-- Brano da leggere --
La strettoia
Daron Acemoglu e James A. Robinson, il Saggiatore, 800 pp., 35 euro
Dopo il successo mondiale di Perché le nazioni falliscono, il duo Acemoglu&Robinson si cimenta con un’altra domanda-chiave per capire l’evoluzione della civiltà: perché “nella storia dell’umanità, la libertà è una cosa rara”? Perché è appunto una strettoia?
Per rispondere alla domanda, il libro parte dall’immagine canonica di Hobbes e spiega che si danno tre condizioni possibili della vita politica. La prima è il Leviatano inesistente, ovvero l’assenza dello stato; e dove manca un potere in grado di imporre una legge e farla rispettare, la libertà è impossibile, dalle guerre tribali dei popoli primitivi alla tragedia della Siria. Ma la libertà è impossibile anche nella condizione opposta, quella del Leviatano dispotico, lo stato onnipotente che abbiamo visto nella Germania hitleriana o nella Cina di Mao. L’alternativa dunque, la difficile strettoia, è il Leviatano incatenato: uno stato abbastanza forte da imporre la legge e farla rispettare accompagnato da una società civile altrettanto forte, in grado di impedire al potere di occupare tutti gli spazi della vita civile. Perché il potere, per sua natura, tende a espandersi: è inevitabile che chi governa voglia accrescere sempre più gli ambiti su cui si esercita la propria autorità. Per contrastare la spinta autoritaria del potere, un sistema di check and balance è la prima condizione, ma non basta. Perché, come insegna il mito di Gilgamesh, che si accorda col suo rivale Enkindu per spartirsi il potere, è facile che i diversi organi di uno stato, pensati per controllarsi a vicenda, finiscano invece per appoggiarsi. Perciò, l’elemento fondamentale perché nasca la libertà è la presenza di una società civile forte quanto lo stato: un’opinione pubblica, una stampa autonoma, associazioni di cittadini capaci di far sentire le proprie voci fino a condizionare le scelte della politica.

-- Dati disponibili --

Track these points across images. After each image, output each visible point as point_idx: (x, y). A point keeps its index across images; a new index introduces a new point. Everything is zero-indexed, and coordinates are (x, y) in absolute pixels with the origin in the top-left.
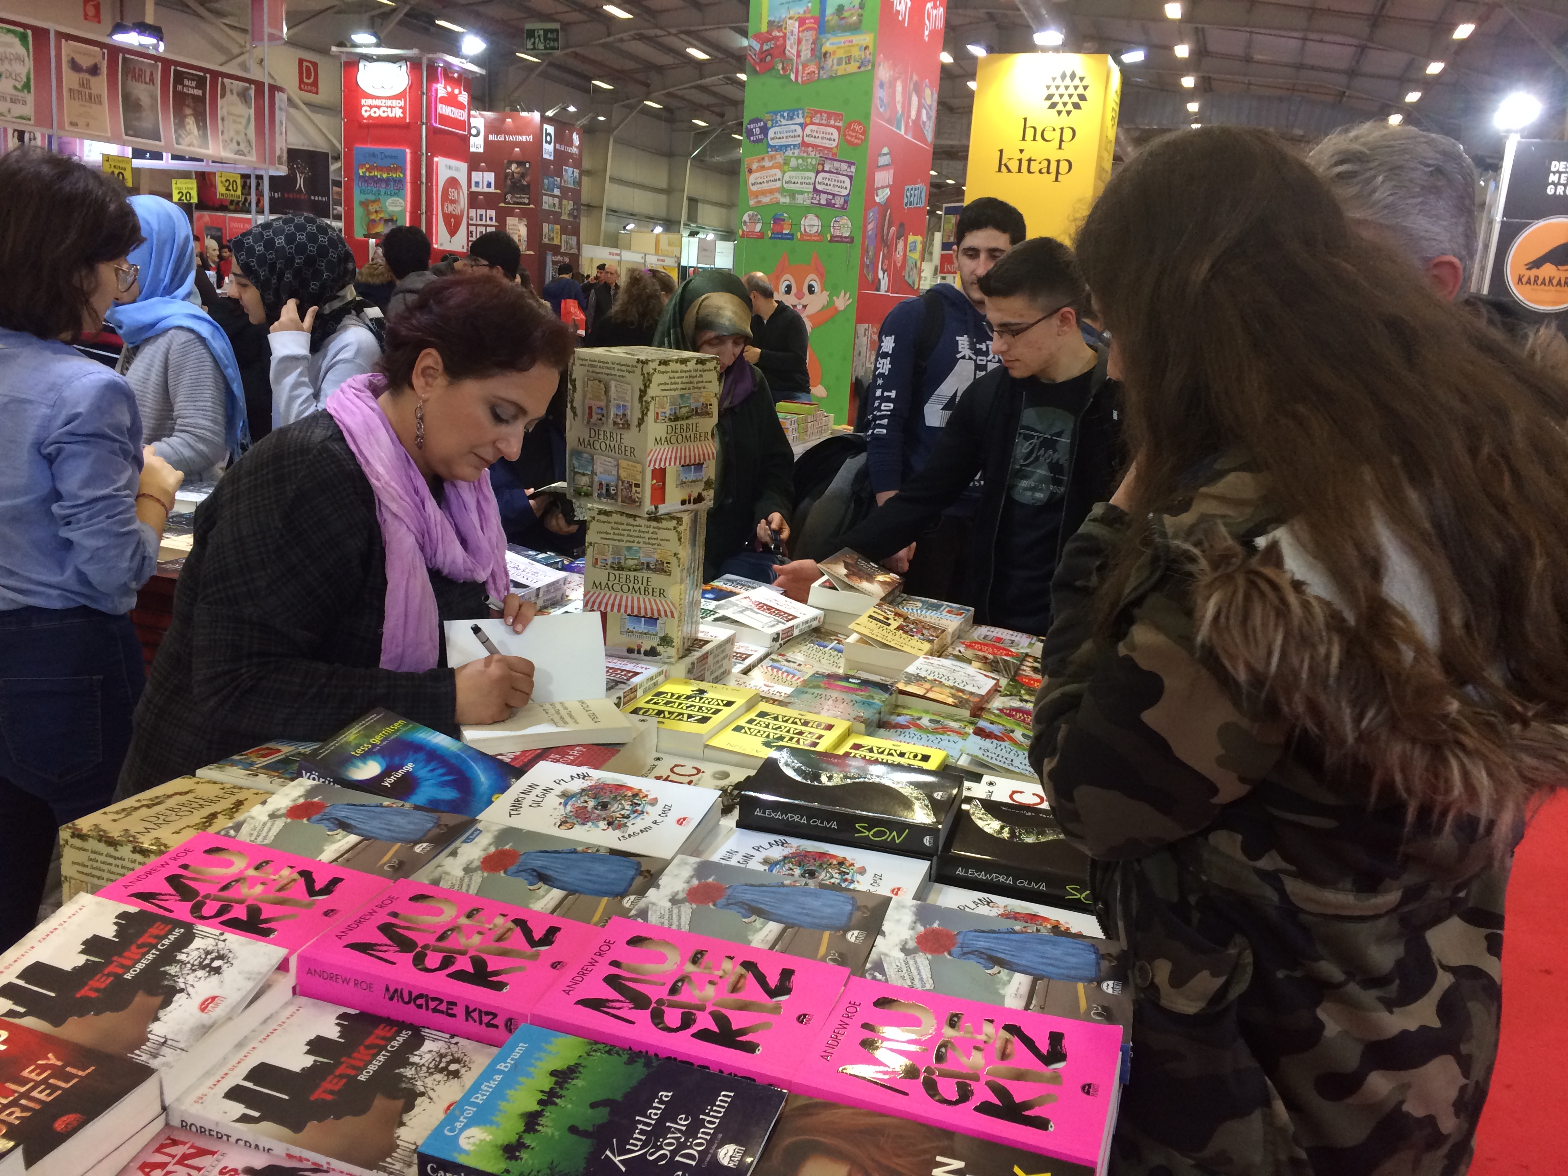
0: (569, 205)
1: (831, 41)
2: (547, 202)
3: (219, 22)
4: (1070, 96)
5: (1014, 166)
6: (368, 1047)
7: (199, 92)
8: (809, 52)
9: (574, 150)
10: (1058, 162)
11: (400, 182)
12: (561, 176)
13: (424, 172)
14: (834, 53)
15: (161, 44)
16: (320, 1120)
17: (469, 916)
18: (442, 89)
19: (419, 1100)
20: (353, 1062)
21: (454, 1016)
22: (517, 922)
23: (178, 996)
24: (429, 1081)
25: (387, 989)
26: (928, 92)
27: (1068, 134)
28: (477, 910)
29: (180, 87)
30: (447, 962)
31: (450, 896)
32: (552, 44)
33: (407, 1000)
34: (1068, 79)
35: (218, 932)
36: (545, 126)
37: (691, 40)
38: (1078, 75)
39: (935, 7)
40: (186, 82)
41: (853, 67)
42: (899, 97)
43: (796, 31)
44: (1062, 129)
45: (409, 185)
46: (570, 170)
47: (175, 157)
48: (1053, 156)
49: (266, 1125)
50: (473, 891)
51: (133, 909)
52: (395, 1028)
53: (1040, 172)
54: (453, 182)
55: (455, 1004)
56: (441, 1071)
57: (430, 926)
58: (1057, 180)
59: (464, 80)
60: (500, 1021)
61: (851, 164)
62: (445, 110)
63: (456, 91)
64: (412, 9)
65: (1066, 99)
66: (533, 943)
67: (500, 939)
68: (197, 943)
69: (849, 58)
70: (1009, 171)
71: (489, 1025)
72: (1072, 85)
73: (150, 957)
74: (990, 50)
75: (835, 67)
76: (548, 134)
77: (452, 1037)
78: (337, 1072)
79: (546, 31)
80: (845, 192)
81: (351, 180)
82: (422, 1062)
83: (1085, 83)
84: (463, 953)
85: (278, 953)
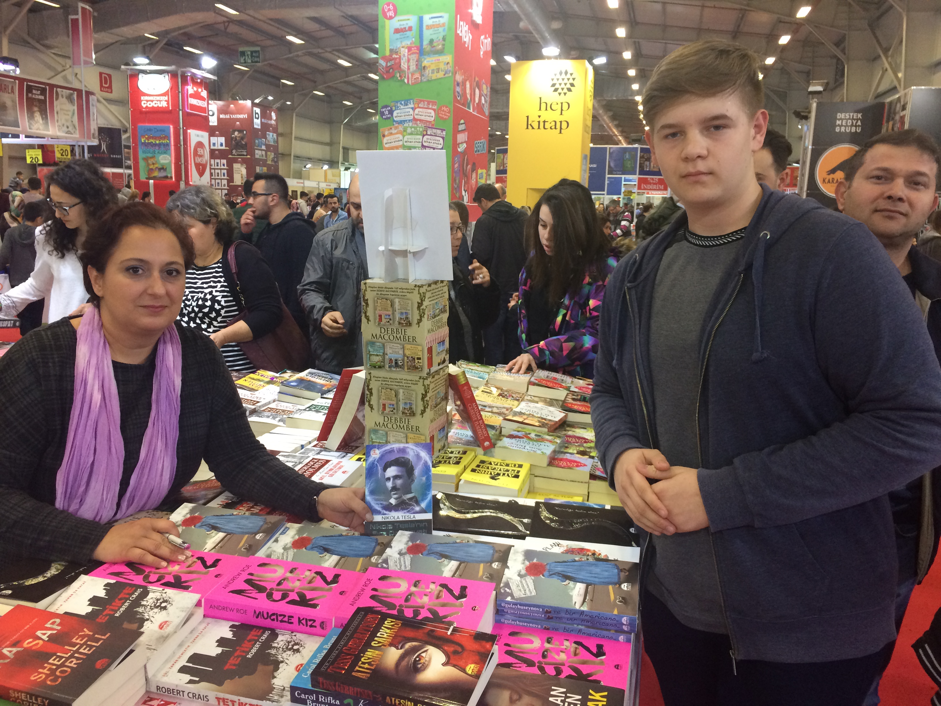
0: (271, 155)
1: (427, 60)
2: (258, 154)
3: (49, 52)
4: (566, 84)
5: (535, 125)
6: (250, 641)
7: (42, 97)
8: (415, 66)
9: (273, 122)
10: (561, 122)
11: (168, 145)
12: (266, 138)
13: (182, 138)
14: (430, 66)
15: (18, 69)
16: (231, 679)
17: (291, 572)
18: (191, 89)
19: (281, 665)
20: (243, 649)
21: (292, 623)
22: (317, 573)
23: (146, 622)
24: (284, 655)
25: (255, 612)
26: (484, 87)
27: (565, 106)
28: (295, 569)
29: (30, 95)
30: (284, 596)
31: (279, 562)
32: (256, 59)
33: (266, 616)
34: (563, 74)
35: (161, 589)
36: (255, 109)
37: (340, 55)
38: (569, 72)
39: (486, 38)
40: (34, 92)
41: (441, 75)
42: (468, 91)
43: (406, 54)
44: (562, 103)
45: (173, 147)
46: (271, 134)
47: (27, 137)
48: (558, 118)
49: (203, 684)
50: (290, 559)
51: (112, 581)
52: (261, 631)
53: (551, 128)
54: (200, 145)
55: (293, 617)
56: (290, 650)
57: (272, 579)
58: (561, 133)
59: (204, 83)
60: (317, 624)
61: (443, 130)
62: (193, 101)
63: (200, 90)
64: (169, 40)
65: (563, 86)
66: (328, 583)
67: (310, 582)
68: (151, 595)
69: (438, 70)
70: (533, 128)
71: (311, 626)
72: (566, 78)
73: (127, 604)
74: (518, 58)
75: (430, 75)
76: (256, 113)
77: (292, 632)
78: (236, 655)
79: (252, 52)
80: (440, 147)
81: (136, 145)
82: (279, 646)
83: (573, 76)
84: (292, 591)
85: (196, 597)
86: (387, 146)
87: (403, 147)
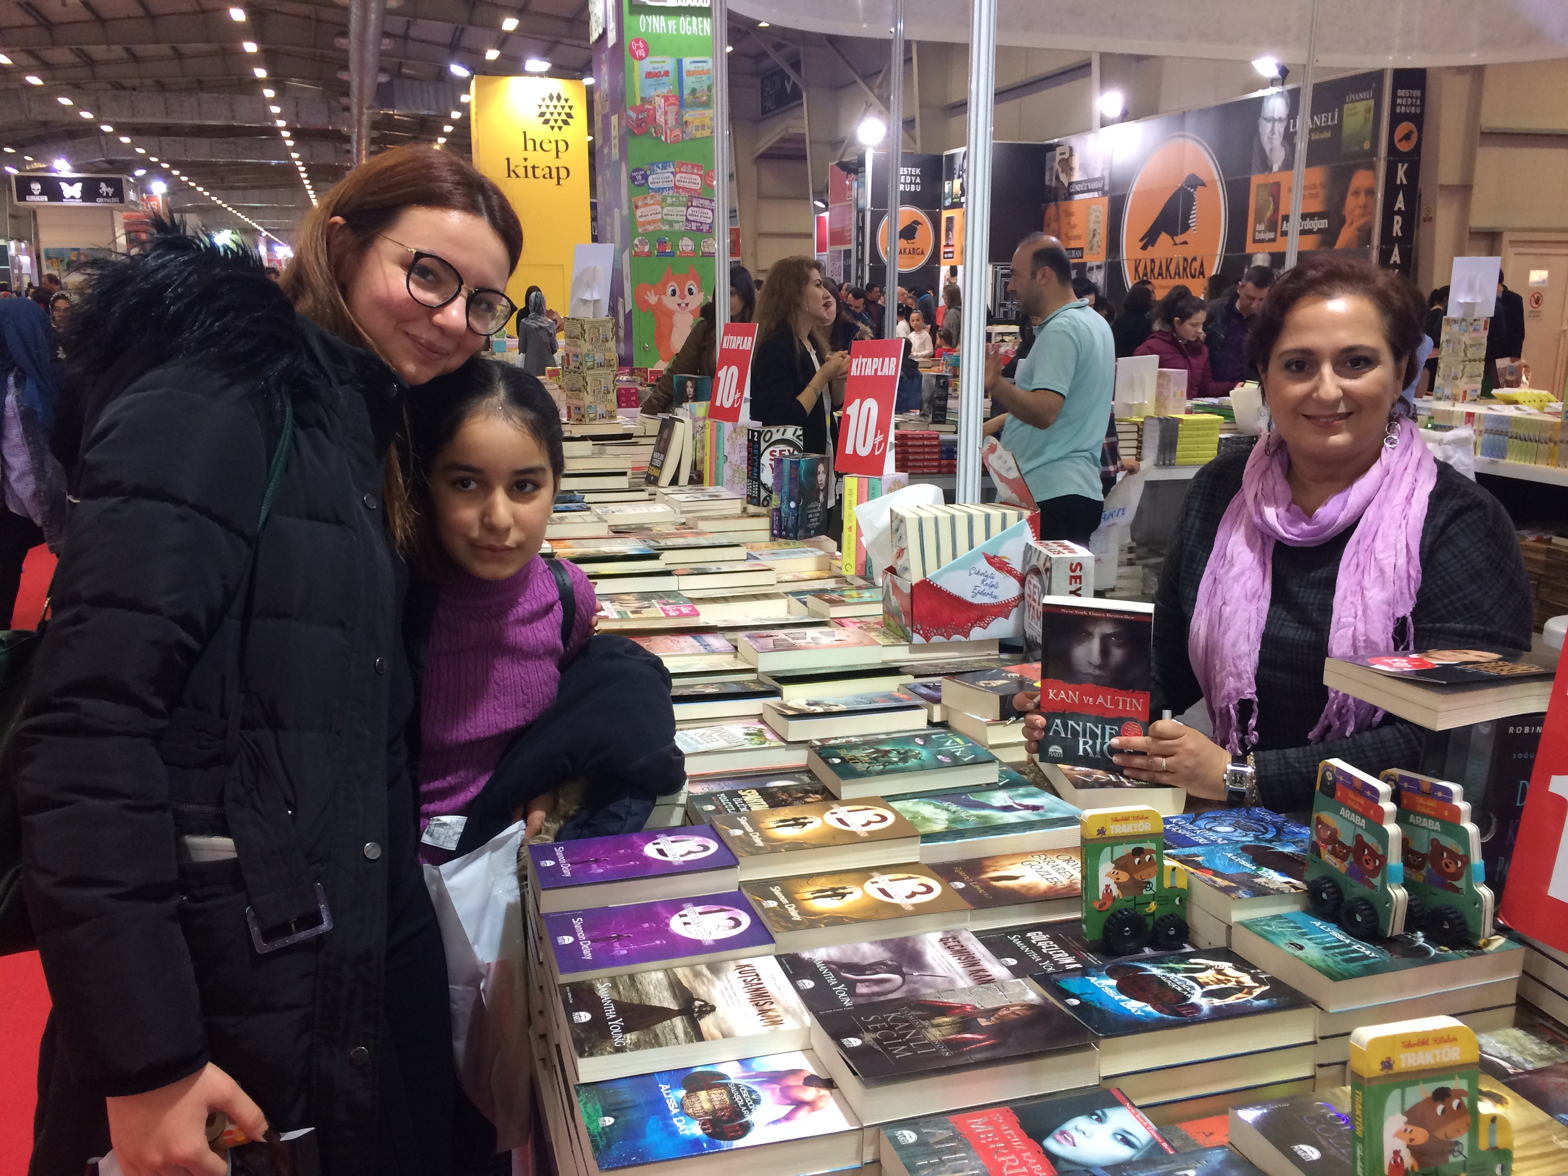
1: (690, 113)
5: (521, 172)
8: (674, 121)
10: (558, 168)
14: (693, 122)
27: (562, 146)
43: (662, 105)
44: (557, 142)
48: (554, 163)
53: (544, 177)
58: (559, 184)
70: (518, 176)
75: (694, 132)
86: (641, 220)
87: (662, 220)
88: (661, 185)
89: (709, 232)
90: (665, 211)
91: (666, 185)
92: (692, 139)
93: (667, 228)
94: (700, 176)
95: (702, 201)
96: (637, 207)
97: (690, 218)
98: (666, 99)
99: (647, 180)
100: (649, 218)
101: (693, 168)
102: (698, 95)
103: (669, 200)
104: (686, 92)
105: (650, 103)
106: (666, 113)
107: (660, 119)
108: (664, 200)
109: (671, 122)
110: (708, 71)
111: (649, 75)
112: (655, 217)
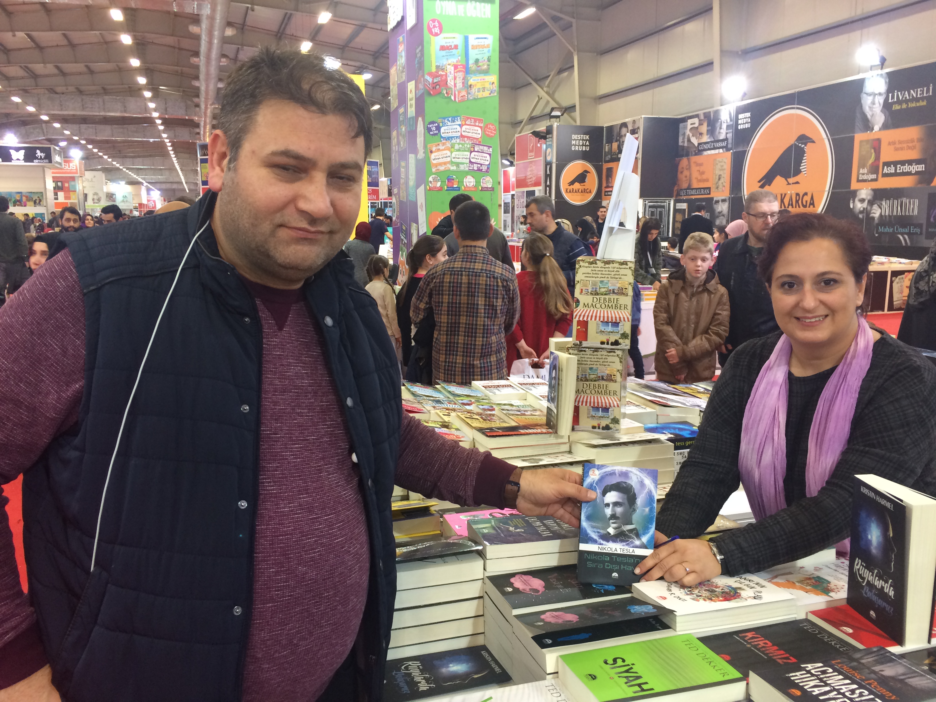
1: (473, 78)
8: (461, 84)
14: (476, 85)
41: (486, 94)
43: (452, 72)
61: (489, 147)
69: (484, 89)
75: (476, 93)
80: (487, 163)
86: (434, 162)
87: (451, 162)
88: (450, 135)
89: (487, 172)
90: (453, 155)
91: (454, 135)
92: (475, 99)
93: (454, 168)
94: (481, 127)
95: (481, 147)
96: (431, 152)
97: (472, 160)
98: (456, 67)
99: (439, 131)
100: (441, 161)
101: (475, 122)
102: (480, 64)
103: (457, 147)
104: (471, 62)
105: (443, 70)
106: (455, 78)
107: (451, 82)
108: (453, 147)
109: (459, 85)
110: (488, 46)
111: (443, 48)
112: (445, 160)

-- Domande sul materiale --
a: Secondo la recensione, perché un sistema di check and balance non basta a contrastare la spinta autoritaria del potere? Rispondi in una, due o tre frasi.
b: Trascrivi fedelmente dalla recensione il passo che va da "La strettoia" fino a "appunto una strettoia?", parole finali incluse.
I record non servono per svolgere questo esercizio.

-- Soluzioni proposte --
a: Un sistema di check and balance non basta perché i diversi organi di uno stato, pensati per controllarsi a vicenda, rischiano di finire per appoggiarsi. La recensione lo illustra con il mito di Gilgamesh, che si accorda con il rivale Enkindu per spartirsi il potere.

b:
La strettoia
Daron Acemoglu e James A. Robinson, il Saggiatore, 800 pp., 35 euro
Dopo il successo mondiale di Perché le nazioni falliscono, il duo Acemoglu&Robinson si cimenta con un’altra domanda-chiave per capire l’evoluzione della civiltà: perché “nella storia dell’umanità, la libertà è una cosa rara”? Perché è appunto una strettoia?